Blade Runner
Electricity, we can’t do without it, especially if you want to read The Riders Digest, but it always comes at a price, not just to our pockets, but to the environment too.
Over the years I have moved many abnormal loads, I clearly remember one that had to move less than ½ a mile, but due to a weak bridge we had to move it all the way round the M25, it took all night and at less than 20mph frost settled on the bike I was using.
We don’t get to move too many loads these days since some of the restrictions were lifted a little, but if more come up I shall share, in the mean time, if you’re caught in a backlog of traffic, it may be one of these…
There is an increasing trend to turn land over to wind farms, my first comment on this some years ago was, “Why do we need them, this country has enough wind as it is!” But it then became clear it was to harvest the power of the wind to make the commodity we need and not make more.
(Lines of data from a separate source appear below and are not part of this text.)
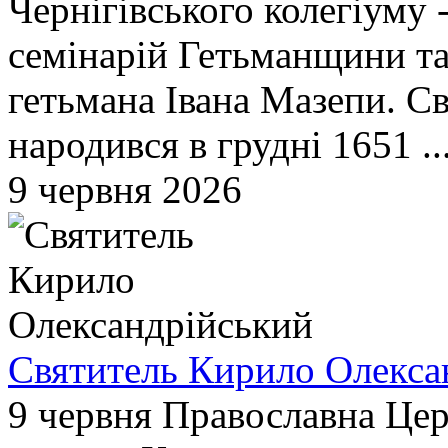
Чернігівського колегіуму 
семінарій Гетьманщини т
гетьмана Івана Мазепи. С
народився в грудні 1651 ..
9 червня 2026
Святитель Кирило Олекса
9 червня Православна Цер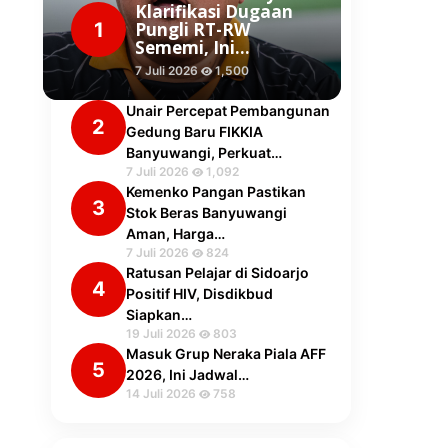
Klarifikasi Dugaan
1
Pungli RT-RW
Sememi, Ini…
7 Juli 2026
1,500
Unair Percepat Pembangunan
2
Gedung Baru FIKKIA
Banyuwangi, Perkuat…
7 Juli 2026
1,092
Kemenko Pangan Pastikan
3
Stok Beras Banyuwangi
Aman, Harga…
7 Juli 2026
824
Ratusan Pelajar di Sidoarjo
4
Positif HIV, Disdikbud
Siapkan…
19 Juli 2026
803
Masuk Grup Neraka Piala AFF
5
2026, Ini Jadwal…
14 Juli 2026
758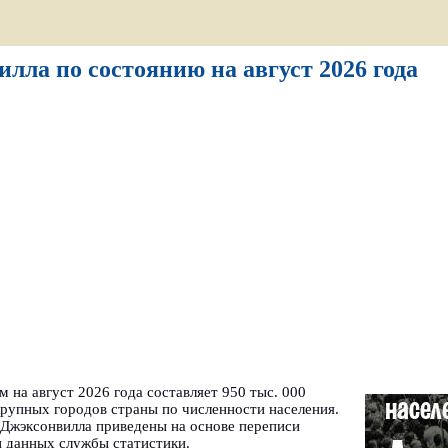
лла по состоянию на август 2026 года
 на август 2026 года составляет 950 тыс. 000
рупных городов страны по численности населения.
 Джэксонвилла приведены на основе переписи
и данных службы статистики.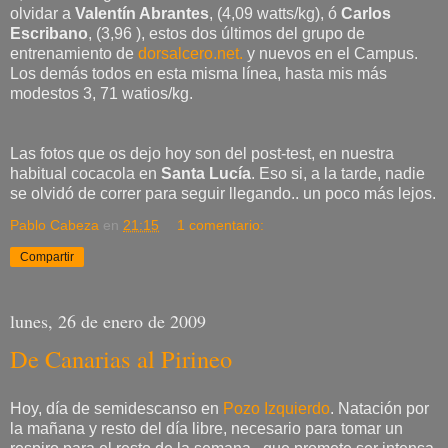
olvidar a
Valentín Abrantes
, (4,09 watts/kg), ó
Carlos
Escribano
, (3,96 ), estos dos últimos del grupo de
entrenamiento de
dorsalcero.net.
y nuevos en el Campus.
Los demás todos en esta misma línea, hasta mis más
modestos 3, 71 watios/kg.
Las fotos que os dejo hoy son del post-test, en nuestra
habitual cocacola en
Santa Lucía
. Eso si, a la tarde, nadie
se olvidó de correr para seguir llegando.. un poco más lejos.
Pablo Cabeza
en
21:15
1 comentario:
Compartir
lunes, 26 de enero de 2009
De Canarias al Pirineo
Hoy, día de semidescanso en
Pozo Izquierdo
. Natación por
la mañana y resto del día libre, necesario para tomar un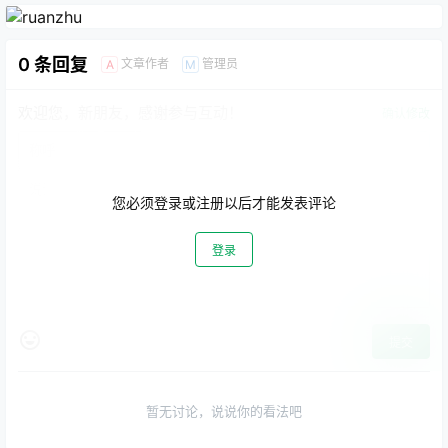
0 条回复
文章作者
管理员
A
M
欢迎您，新朋友，感谢参与互动！
确认修改
您必须登录或注册以后才能发表评论
登录
提交
暂无讨论，说说你的看法吧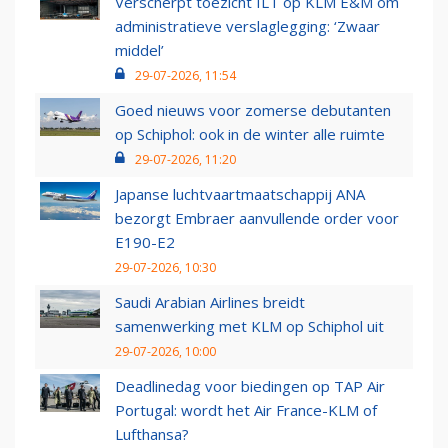
Verscherpt toezicht ILT op KLM E&M om
administratieve verslaglegging: ‘Zwaar
middel’
29-07-2026, 11:54
Goed nieuws voor zomerse debutanten
op Schiphol: ook in de winter alle ruimte
29-07-2026, 11:20
Japanse luchtvaartmaatschappij ANA
bezorgt Embraer aanvullende order voor
E190-E2
29-07-2026, 10:30
Saudi Arabian Airlines breidt
samenwerking met KLM op Schiphol uit
29-07-2026, 10:00
Deadlinedag voor biedingen op TAP Air
Portugal: wordt het Air France-KLM of
Lufthansa?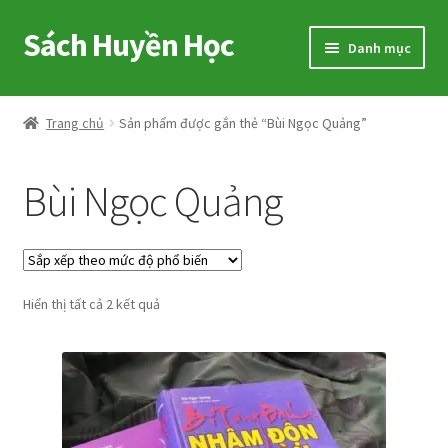
Sách Huyền Học
Đi
Chuyển
Danh mục
đến
đến
Điều
nội
Home
hướng
dung
Trang chủ
Sản phẩm được gắn thẻ “Bùi Ngọc Quảng”
Sitemap
Bùi Ngọc Quảng
Shop
Voucher
Đã
Hiển thị tất cả 2 kết quả
Hướng Dẫn
sắp
xếp
Cart
theo
mức
My account
độ
phổ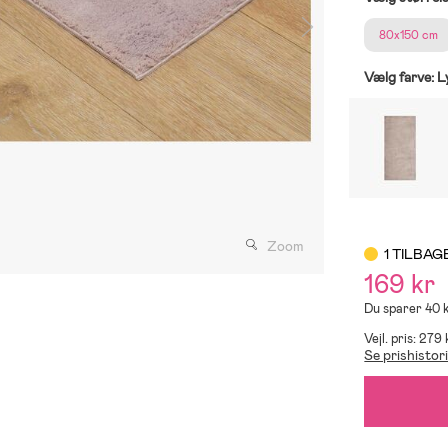
80x150 cm
Vælg farve:
L
Zoom
1 TILBAG
169 kr
Du sparer 40 
Vejl. pris: 279 
Se prishistor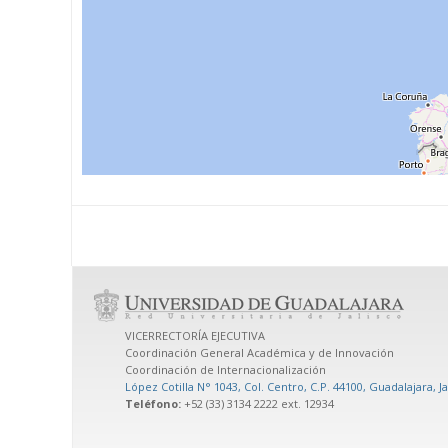
VICERRECTORÍA EJECUTIVA
Coordinación General Académica y de Innovación
Coordinación de Internacionalización
López Cotilla N° 1043, Col. Centro, C.P. 44100, Guadalajara, J
Teléfono:
+52 (33) 3134 2222 ext. 12934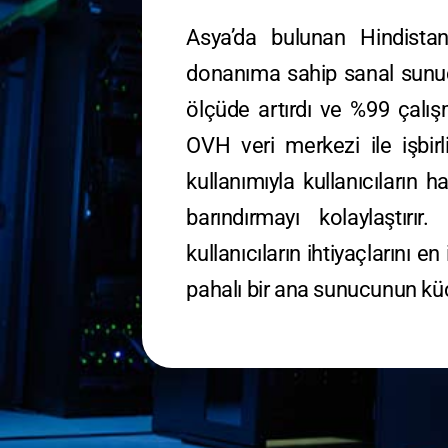
Asya’da bulunan Hindistan
donanıma sahip sanal sunuc
ölçüde artırdı ve %99 çalı
OVH veri merkezi ile işbir
kullanımıyla kullanıcıların
barındırmayı kolaylaştır
kullanıcıların ihtiyaçlarını e
pahalı bir ana sunucunun küç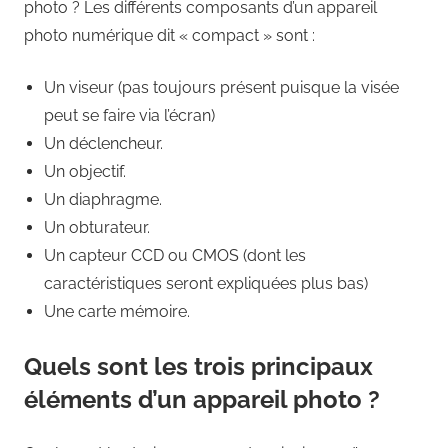
photo ? Les différents composants d’un appareil
photo numérique dit « compact » sont :
Un viseur (pas toujours présent puisque la visée
peut se faire via l’écran)
Un déclencheur.
Un objectif.
Un diaphragme.
Un obturateur.
Un capteur CCD ou CMOS (dont les
caractéristiques seront expliquées plus bas)
Une carte mémoire.
Quels sont les trois principaux
éléments d’un appareil photo ?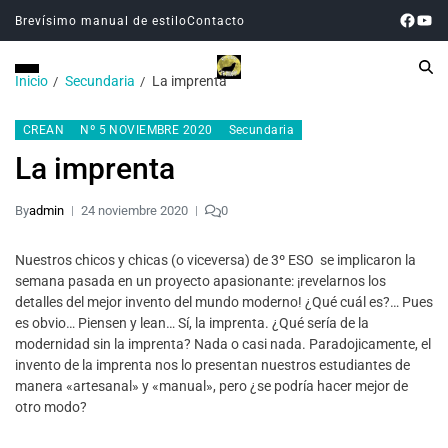
Brevísimo manual de estilo
Contacto
Inicio
Secundaria
La imprenta
CREAN
Nº 5 NOVIEMBRE 2020
Secundaria
La imprenta
By
admin
24 noviembre 2020
0
Nuestros chicos y chicas (o viceversa) de 3º ESO se implicaron la
semana pasada en un proyecto apasionante: ¡revelarnos los
detalles del mejor invento del mundo moderno! ¿Qué cuál es?… Pues
es obvio… Piensen y lean… Sí, la imprenta. ¿Qué sería de la
modernidad sin la imprenta? Nada o casi nada. Paradojicamente, el
invento de la imprenta nos lo presentan nuestros estudiantes de
manera «artesanal» y «manual», pero ¿se podría hacer mejor de
otro modo?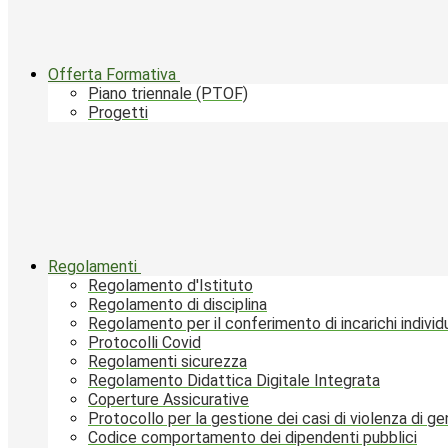
Offerta Formativa
Piano triennale (PTOF)
Progetti
Regolamenti
Regolamento d'Istituto
Regolamento di disciplina
Regolamento per il conferimento di incarichi individu
Protocolli Covid
Regolamenti sicurezza
Regolamento Didattica Digitale Integrata
Coperture Assicurative
Protocollo per la gestione dei casi di violenza di g
Codice comportamento dei dipendenti pubblici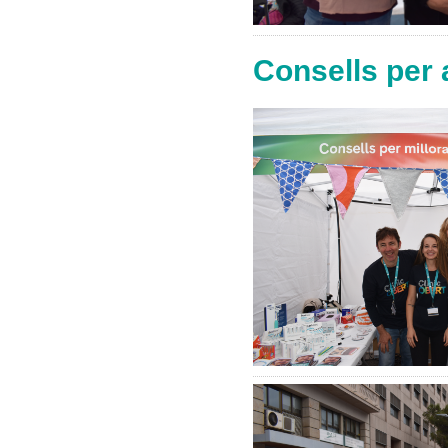
Consells per 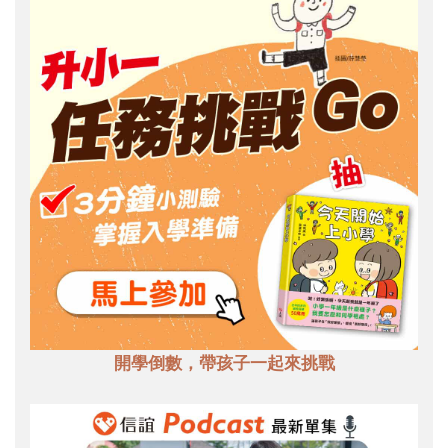
開學倒數，帶孩子一起來挑戰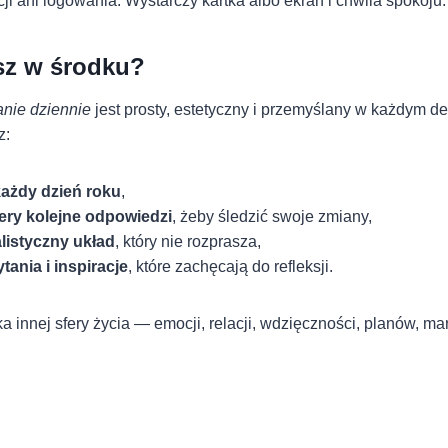
cji ani logowania. Wystarczy kartka albo ekran i chwila spokoju.
sz w środku?
anie dziennie
jest prosty, estetyczny i przemyślany w każdym de
z:
każdy dzień roku
,
tery kolejne odpowiedzi
, żeby śledzić swoje zmiany,
listyczny układ
, który nie rozprasza,
ania i inspiracje
, które zachęcają do refleksji.
a innej sfery życia — emocji, relacji, wdzięczności, planów, ma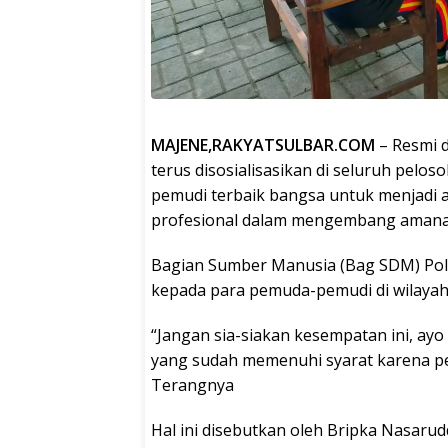
MAJENE,RAKYATSULBAR.COM
– Resmi d
terus disosialisasikan di seluruh pelo
pemudi terbaik bangsa untuk menjadi a
profesional dalam mengembang amana
Bagian Sumber Manusia (Bag SDM) Polre
kepada para pemuda-pemudi di wilayah 
“Jangan sia-siakan kesempatan ini, ayo
yang sudah memenuhi syarat karena pend
Terangnya
Hal ini disebutkan oleh Bripka Nasarud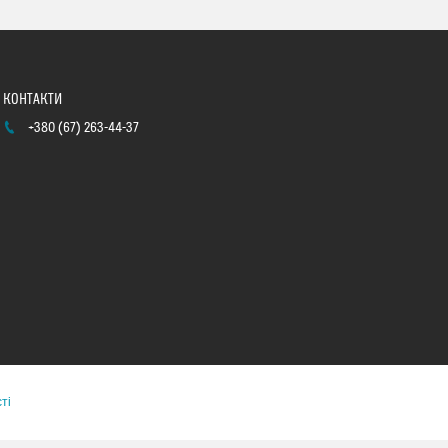
+380 (67) 263-44-37
ті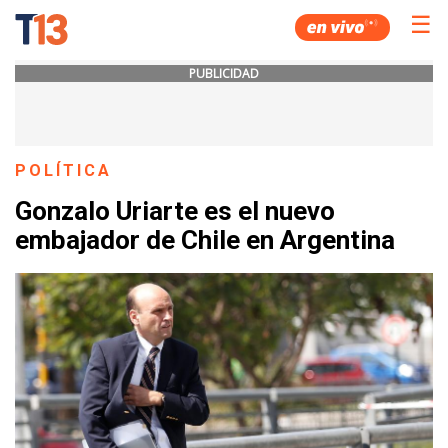
☰
PUBLICIDAD
POLÍTICA
Gonzalo Uriarte es el nuevo
embajador de Chile en Argentina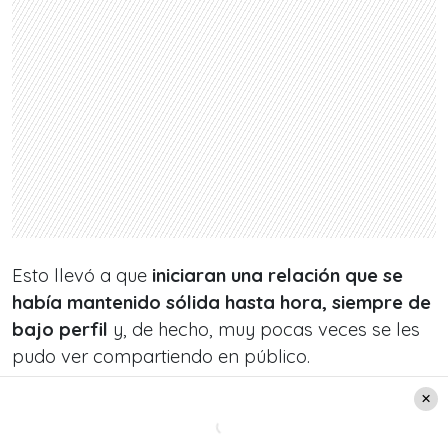
Esto llevó a que
iniciaran una relación que se
había mantenido sólida hasta hora, siempre de
bajo perfil
y, de hecho, muy pocas veces se les
pudo ver compartiendo en público.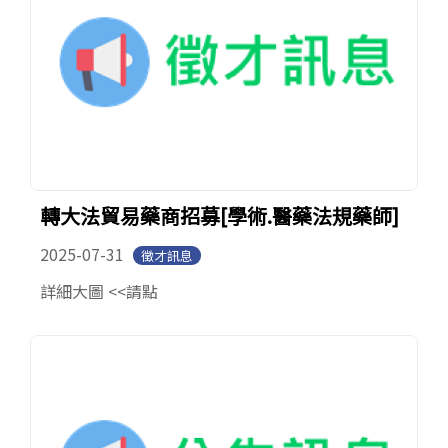
轉大法貿易藥商招募[學術.醫藥法規藥師]
2025-07-31
徵才訊息
詳細大圖 <<請點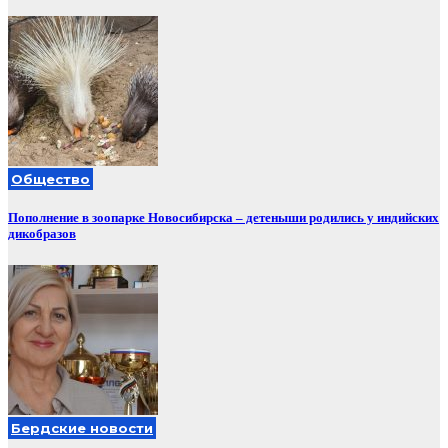
Общество
Пополнение в зоопарке Новосибирска – детеныши родились у индийских
дикобразов
Бердские новости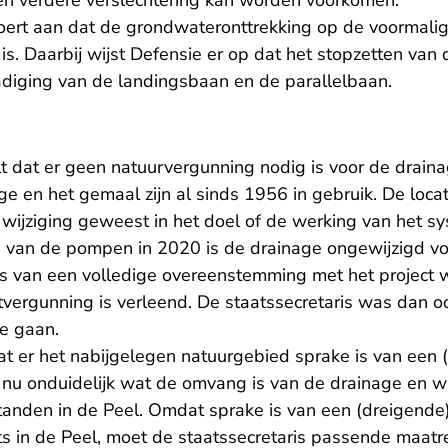
n verdere verslechtering kan worden voorkomen.
voert aan dat de grondwateronttrekking op de voormali
is. Daarbij wijst Defensie er op dat het stopzetten van 
diging van de landingsbaan en de parallelbaan.
t dat er geen natuurvergunning nodig is voor de drain
ge en het gemaal zijn al sinds 1956 in gebruik. De locat
n wijziging geweest in het doel of de werking van het 
 van de pompen in 2020 is de drainage ongewijzigd voo
is van een volledige overeenstemming met het project
ergunning is verleend. De staatssecretaris was dan 
te gaan.
at er het nabijgelegen natuurgebied sprake is van een 
s nu onduidelijk wat de omvang is van de drainage en w
anden in de Peel. Omdat sprake is van een (dreigende)
 in de Peel, moet de staatssecretaris passende maatreg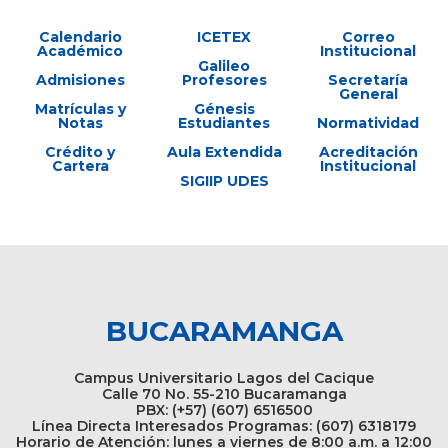
Calendario
ICETEX
Correo
Académico
Institucional
Galileo
Admisiones
Profesores
Secretaría
General
Matrículas y
Génesis
Notas
Estudiantes
Normatividad
Crédito y
Aula Extendida
Acreditación
Cartera
Institucional
SIGIIP UDES
BUCARAMANGA
Campus Universitario Lagos del Cacique
Calle 70 No. 55-210 Bucaramanga
PBX: (+57) (607) 6516500
Línea Directa Interesados Programas: (607) 6318179
Horario de Atención: lunes a viernes de 8:00 a.m. a 12:00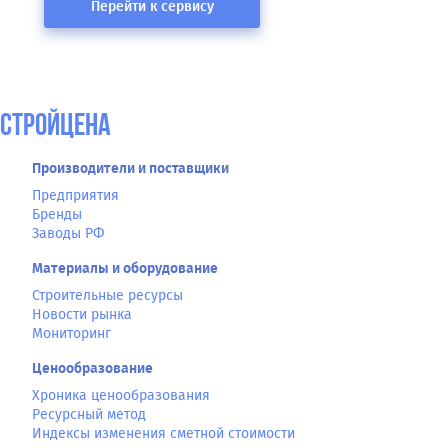
Перейти к сервису
СтройЦена
Производители и поставщики
Предприятия
Бренды
Заводы РФ
Материалы и оборудование
Строительные ресурсы
Новости рынка
Мониторинг
Ценообразование
Хроника ценообразования
Ресурсный метод
Индексы изменения сметной стоимости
East Yorkshire has excellent wind resources, a steady draught blows in off the North Sea providing a clean and infinite source of energy. There’s strong planning guidance for the area that set out targets for installing renewable energy generation and reducing greenhouse gas emissions.
Wind turbines just seem to spring up causing controversy and community rifts, but where do they come from? Mostly they are made outside of the UK, the parts come into our docks and are then assembled on site. And the only way to get them there is by road but the hauliers that move them are restricted in the size and weight of loads they can move on their own, as they have no power to stop or direct traffic.
After applying for movement orders, there are test runs and parts of the road or verges are altered to allow for the movement and the swing of the vehicles before the operation begins.
The parts that are to be moved from Goole docks to a farm in East Yorkshire are the Nacelles at 98 tonnes, the hubs at 75 tonnes, the drive train at 77 tonnes and the blades at 44 tonnes.
This movement was for the blades of a turbine; normally they are a bit over 30 metres long, but these were 52 metres, which when you add in the vehicle to move them, gives you a total length of 58 metres!
There can be no damage to the blades or they cannot be used; and with the cost of each one running to lots and lots of £££s nothing is left to chance.
In order to manoeuvre, the vehicles have rear steering that is linked to the normal steering; but in tight situations, it can also be done manually by a steersman.
The blade travels very close to some static objects such as the lamp post on the roundabout, which it missed by no more than a couple of inches (it only just cleared the rear blue stem light on the Yamaha I was using on that day).
Having successfully delivered the first run of two blades we headed back for a second pair, and as you can see the weather had turned typically autumnal and was throwing it down .
Graham Pierce Pc1009
Quite remarkable the planning that goes into these operations.
Very interesting and clear bit of writing.
Simon,
thanks, there is a fair bit of organisation behind the scenes with sometimes months of planning for each project’s movements, unless your involved it’s quite rare to see several parts.
There are various publications that document these and we get people turning up with video and still cameras, I just had a good view from some of the places I stopped the, (sometimes quite angry), drivers in their vehicles.